O termo francês mise-en-scène, que significa «pôr em cena», pode ser traduzido em português por «encenação», como no livro O Cinema e a Encenação, de Jacques Aumont, onde o autor explica extensivamente a sua ambiguidade (Aumont: 2008, 12). Esta expressão surgiu no contexto teatral, para designar a atividade daquele que mais tarde se chamaria encenador (metteur en scène). Com o surgimento do cinema sonoro, haveria de transitar para o domínio do cinema, iniciando uma «longa querela interna à crítica de cinema» acerca do seu significado e das diferenças entre a arte teatral e a cinematográfica. (Aumont e Marie: 2009, 88)
Para David Bordwell e Kristin Thompson, «os estudiosos de cinema, estendendo o termo para direção cinematográfica, o utilizam para expressar o controle do diretor sobre o que aparece no quadro fílmico. Como seria o esperado, mise-en-scène inclui os aspetos do cinema que coincidem com a arte do teatro, cenário, iluminação, figurino e comportamento das personagens. No controle da mise-en-scène, o diretor encena o evento para a câmera» (Bordwell e Thompson: 2013, 205). Trata-se de uma definição muito próxima da sua origem teatral, que considera a mise-en-scène como uma «técnica» que gere «a disposição de pessoas, lugares e objetos a serem filmados» (ibidem, 32), referindo-se à encenação do espaço cénico.
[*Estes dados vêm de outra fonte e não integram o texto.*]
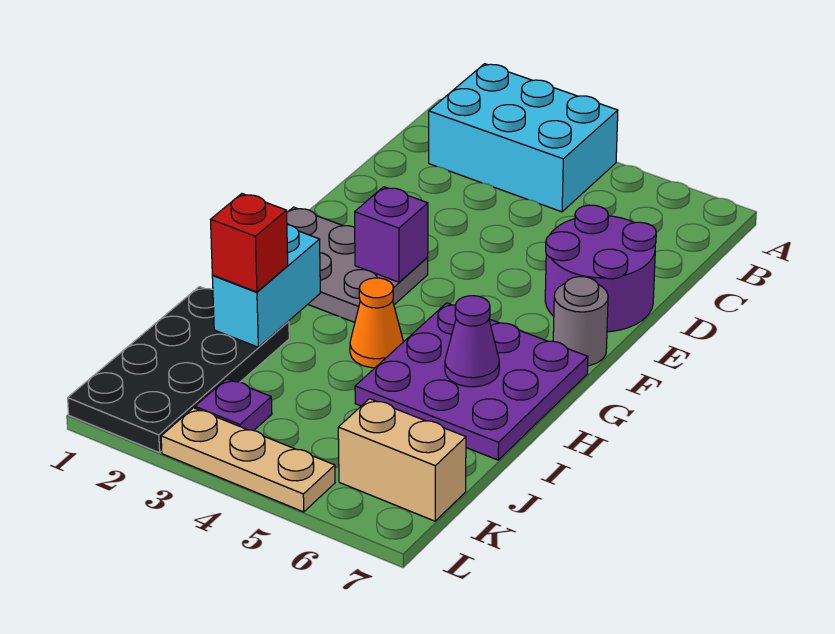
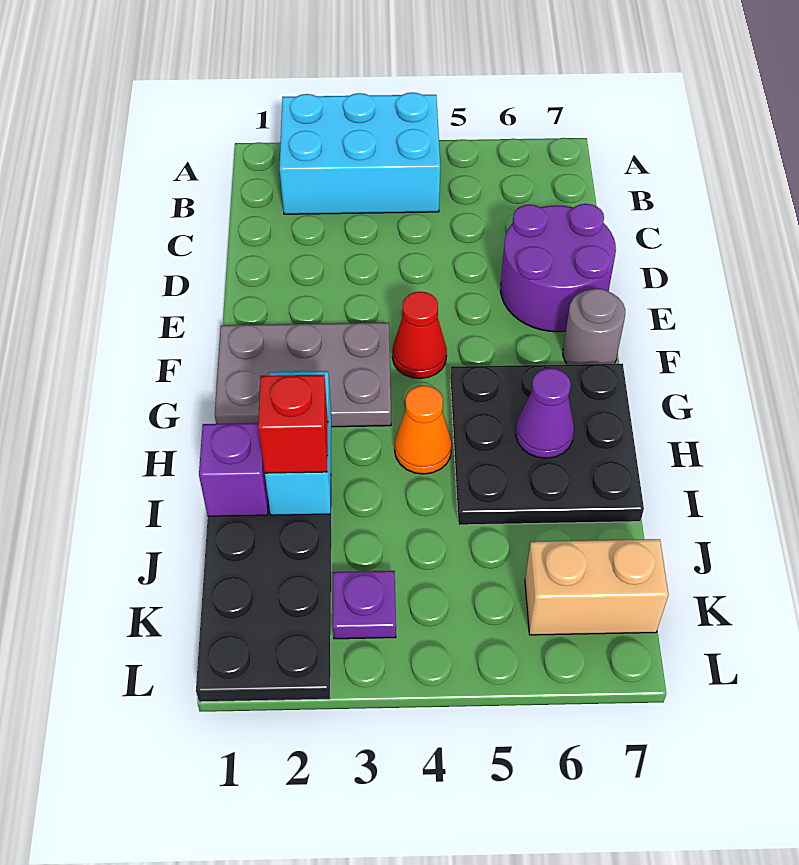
purple 1x1 brick [355,187,428,282] -> purple 1x1 brick moved to [199,423,268,516]
none -> red 1x1 cone [392,292,447,379]
purple 3x3 plate [355,303,588,460] -> black 3x3 plate [451,364,644,525]
tan 1x3 plate [161,408,335,512] -> none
Outras acepções mais complexas consideram a mise-en-scène como o conjunto de soluções que articulam as opções cénicas com as cinematográficas, ou seja, com o trabalho de câmara. Neste sentido, mise-en-scène define plenamente as opções de realização. Para Eisenstein, nos anos 30, «a encenação [mise-en-scène] é a disposição [mise-en-place] dos atores no cenário e a determinação dos seus movimentos; a colocação em quadro (mise-en-cadre) é a determinação dos enquadramentos sucessivos correspondentes», designando «a preocupação de composição (gráfica, plástica) dos planos». (Aumont e Marie: 2009, 60).
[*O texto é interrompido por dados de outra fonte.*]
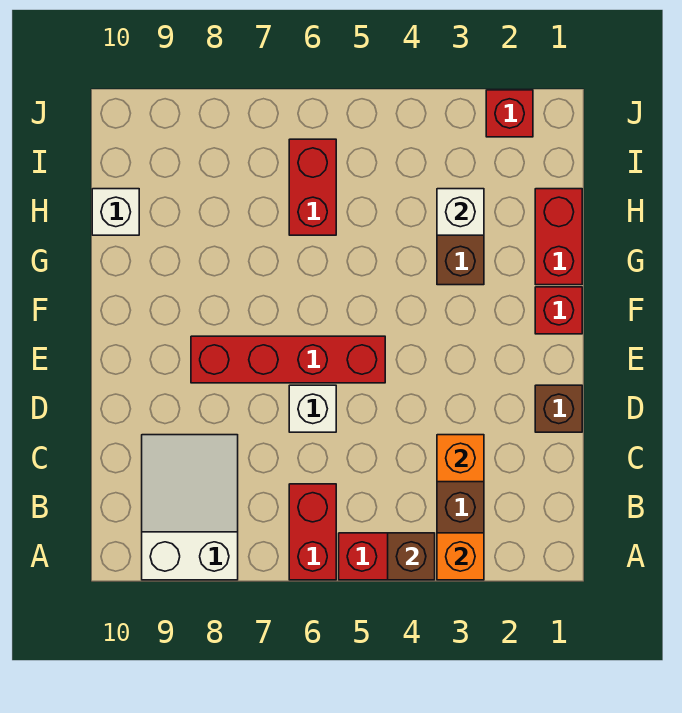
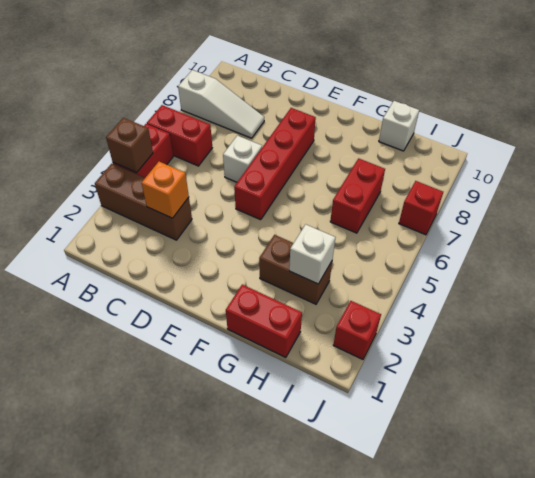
orange 1x1 brick [437,533,484,580] -> none
white 2x3 slope [142,435,238,580] -> white 1x3 slope [178,70,264,138]
brown 1x1 brick [535,385,582,432] -> none
red 1x1 brick [535,287,582,334] -> red 1x1 brick moved to [399,181,443,235]
red 1x2 brick [289,139,336,235] -> red 1x2 brick turned to [330,158,385,233]

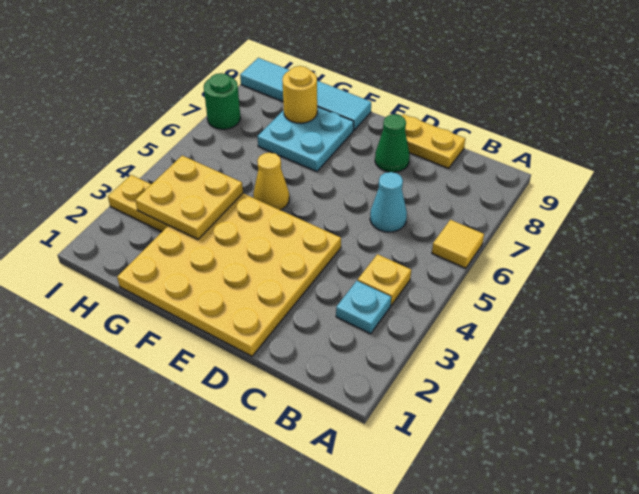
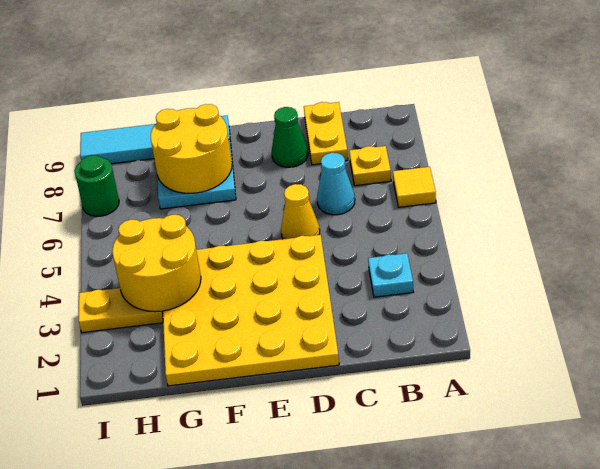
yellow 1x1 plate [358,254,411,305] -> yellow 1x1 plate moved to [349,146,391,186]
yellow 1x2 plate [402,114,465,168] -> yellow 1x2 plate turned to [304,102,348,165]
yellow 1x1 cone [253,153,289,210] -> yellow 1x1 cone moved to [281,184,320,239]
yellow 2x2 plate [135,156,243,239] -> yellow 2x2 round brick [112,215,201,312]
yellow 1x1 round brick [282,66,317,123] -> yellow 2x2 round brick [151,104,232,193]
Contudo, «foi no contexto muito diferente do pós-guerra que se retomou a noção de mise-en-scène, para designar (...) já não o teatro nos filmes, mas o contrário: aquilo que no cinema escapa a qualquer referência artística própria, aquilo que pertence apenas a ele. (…) Talvez de forma abusiva, mas eficaz, a mise-en-scéne tornou-se (…) uma noção central da arte do filme», tendo passado para o vocabulário anglo-saxónico (Aumont e Marie: 2009, 89).
Na sua ambiguidade inerente, outras definições são possíveis. «Como disse o filósofo Maurice Merleau-Ponty, (...) a encenação, no fundo, é nada mais nada menos do que o manuseio espontâneo da linguagem cinematográfica» (Aumont: 2008, 63) «Para Mourlet, (...) a encenação no cinema não é uma técnica: graças à restrição benéfica do quadro, torna-se uma força (ou, noutras passagens do seu texto, uma energia). Tudo se passa como se o quadro, ao condicionar a encenação, ao clarificá-la, ao torná-la definitiva, se tornasse uma espécie de lente que foca a sua energia» (ibidem, 84). «Para Jean-Luc Godard, “encenar é um olhar, montar é um batimento de coração”: a metáfora “orgânica” de Godard define ainda uma conceção clássica do cinema: a do cinema americano, na versão canónica dada pelos Cahiers du Cinéma, como uma estética do cinema na qual se opunham a encenação e a montagem» (ibidem, 110).
Para os cineastas de hoje, o termo mise-en-scène «refere-se a uma cena cuja acção decorre em frente de uma câmara que filma continuamente. Novos enquadramentos são criados através das posições dos actores, da lente zoom ou dos movimentos de câmara, em vez do uso do corte em montagem. A cena é filmada em tempo real como uma tomada ininterrupta que mantém unidade sem ajuda da montagem» (Sijll: 2005, 54).
Resumindo: o conceito operativo de mise-en-scène corresponde à encenação em continuidade de uma cena fílmica, onde o processo de decisão sobre os sucessivos enquadramentos (incluindo posições dos atores, distâncias e ações) tira partido dos movimentos da câmara e das personagens, substituindo o método de montagem de vários planos (também designado découpage ou planificação).